The narrative usually goes something like this: Ideological zealots (read: conservatives), abandoning all pretense of pragmatism (apparently it isn’t practical to have principles) are threatening to drive the party of a cliff. Yet one enlightened moderate, free of all that ideological ballast, holds the potential to lead the party boldly into the future if only the flat-earthers would get out of his way.  The moderate is sensible, temperate, and judicious.  The conservative is either mentally unhinged or has sold his soul to Karl Rove.

That’s basically the tact that Time’s Joe Klein (whose consistent ability to be wrong in print deserves a Pulitzer) takes in his profile of the GOP primary contest for the open U.S. Senate seat in Florida.  Klein portrays Florida’s moderate governor, Charlie Crist, as a good-natured centrist being driven to the wall by wild-eyed right-wing activists.  Meanwhile, conservative former Florida House Speaker Marco Rubio is shot down on the grounds that (a) the Florida GOP chairman doesn’t like purists (since all of us recognize the unalloyed majesty and power of state chairmen) and (b) Jeb Bush’s decision to create public hurricane insurance half a decade ago proves that limited government won’t work in the Sunshine State.
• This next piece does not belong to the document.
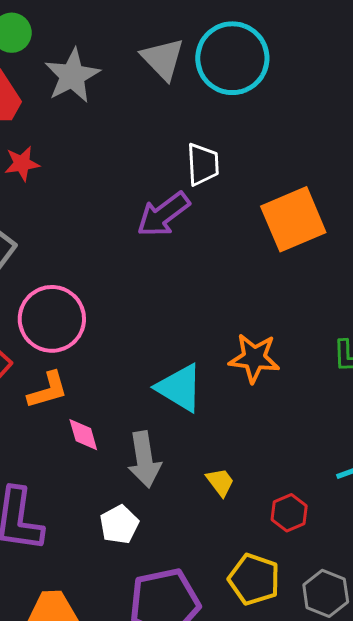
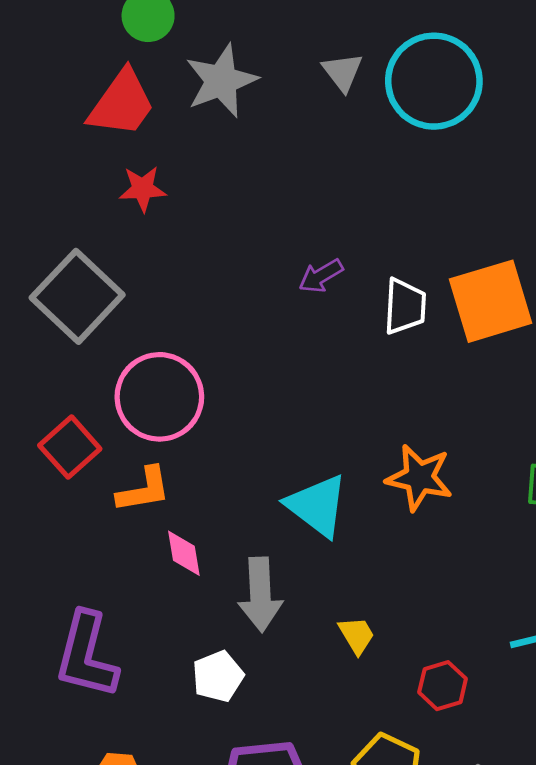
gray triangle: (163, 59) -> (343, 72), size x0.7
white trapezoid: (203, 164) -> (405, 306), moved
purple arrow: (163, 214) -> (321, 276), size x0.6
Of all the candidates aiming to leap onto the national stage in gubernatorial or senate races next year, Rubio is far and away the most impressive addition to the conservative movement.  An enterprising conservative or moderate journalist (or even an intellectually honest liberal) would have seen that the real story here is how a relatively unknown, underfunded conservative has started destroying the lead of a popular moderate govenor in one of the nation’s largest states. That’s not the story that Joe Klein wrote. Unfortunately, it’s probably not one he’s capable of writing.